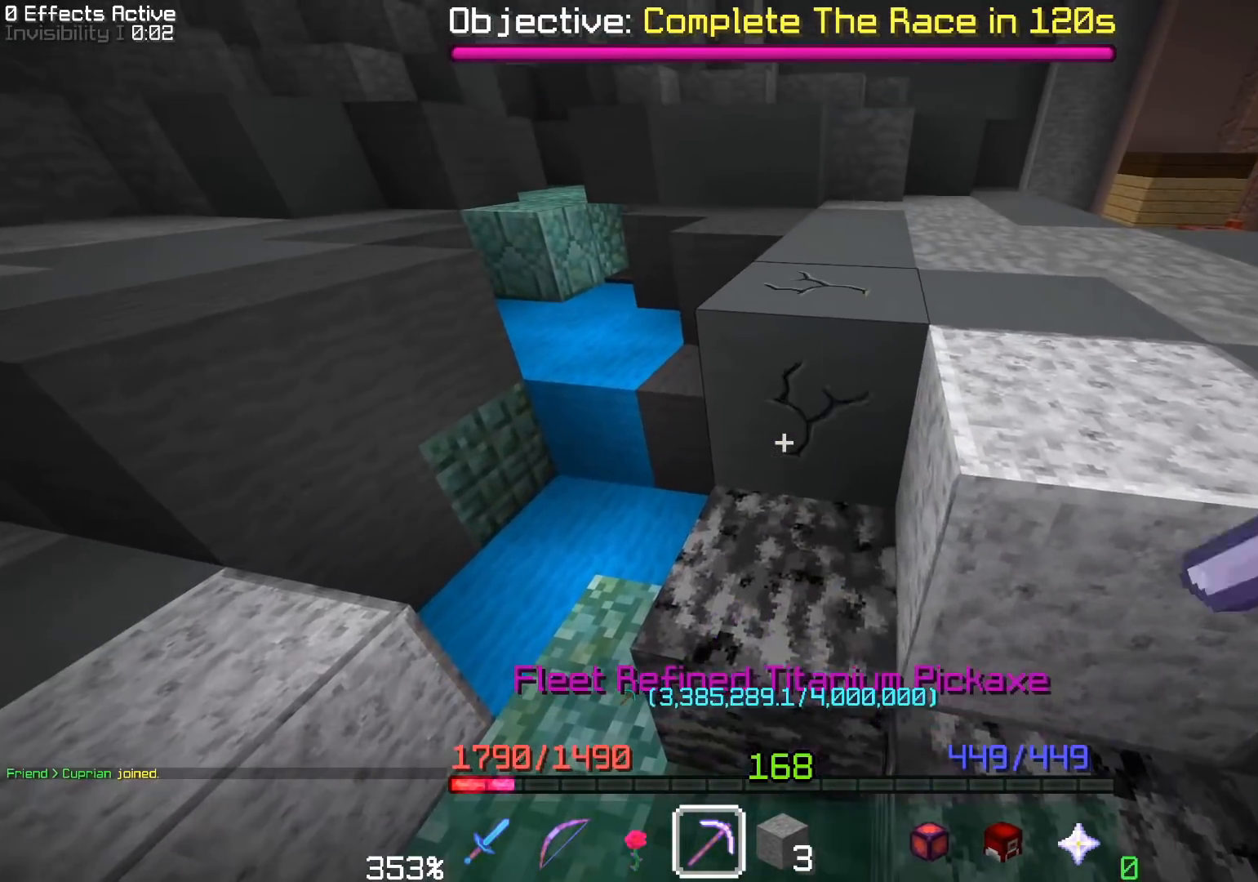
{"keys": ["space", "w"], "mouse": ["left"], "events": [[383, "w", "down"], [483, "space", "down"]]}
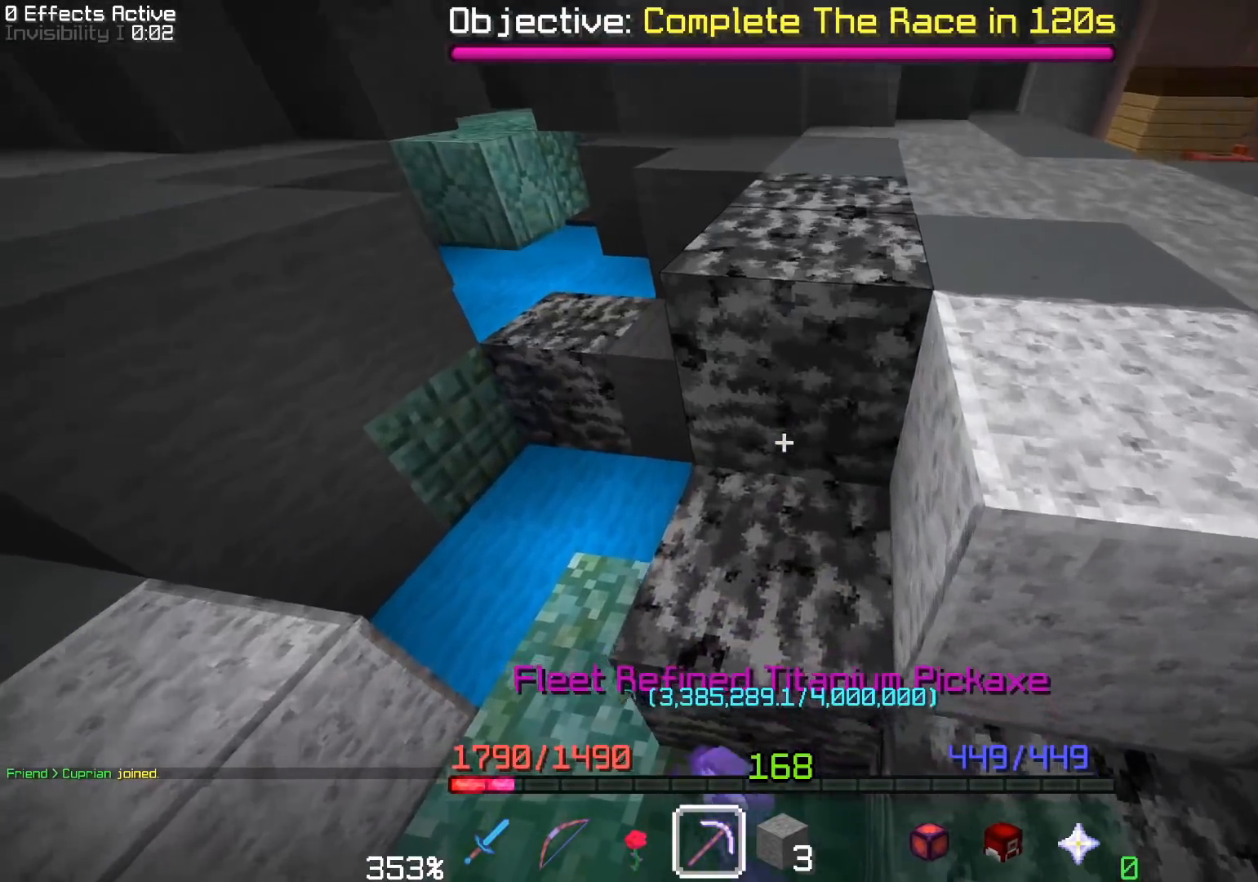
{"keys": ["d"], "mouse": [], "events": [[50, "mouse_left", "up"], [167, "d", "down"], [233, "space", "up"], [283, "mouse_left", "down"], [283, "w", "up"], [450, "mouse_left", "up"]]}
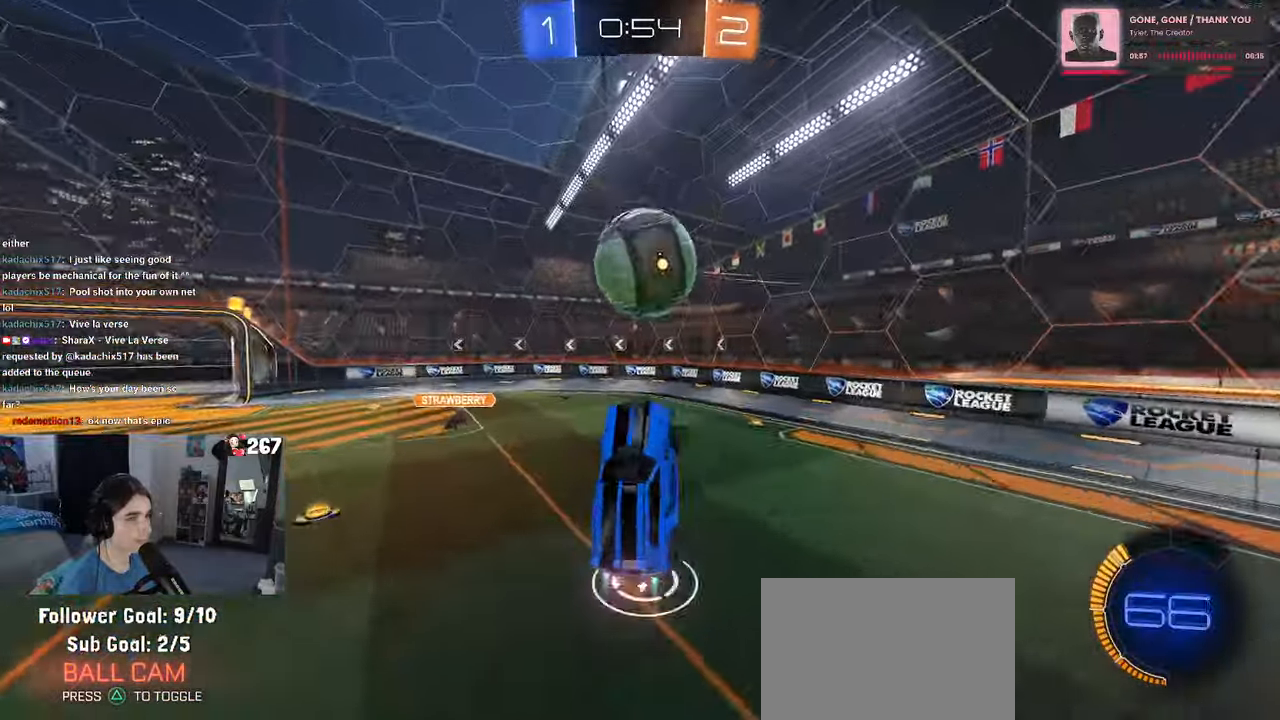
Gameplay with a controller (PlayStation layout); each line is a JSON object with the inputs held at the frame after it (dt_ms = milliseconds from this image to that frame). "events" lists button and stick changes between this image and that frame as [ms after this image, input, new state], when the widget could be followed in between. Not read: R2.
{"dt_ms": 500, "buttons": ["L1"], "left_stick": "left", "right_stick": "center", "events": [[184, "R1", "up"], [184, "left_stick", "up-left"], [400, "left_stick", "left"]]}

-=-=-

◆ WHAT TO PRODUCE
Each line of the data that holds "mouse" should be reported.

◆ TASK ANSWER
{"keys": ["space", "w"], "mouse": ["left"], "events": [[383, "w", "down"], [483, "space", "down"]]}
{"keys": ["d"], "mouse": [], "events": [[50, "mouse_left", "up"], [167, "d", "down"], [233, "space", "up"], [283, "mouse_left", "down"], [283, "w", "up"], [450, "mouse_left", "up"]]}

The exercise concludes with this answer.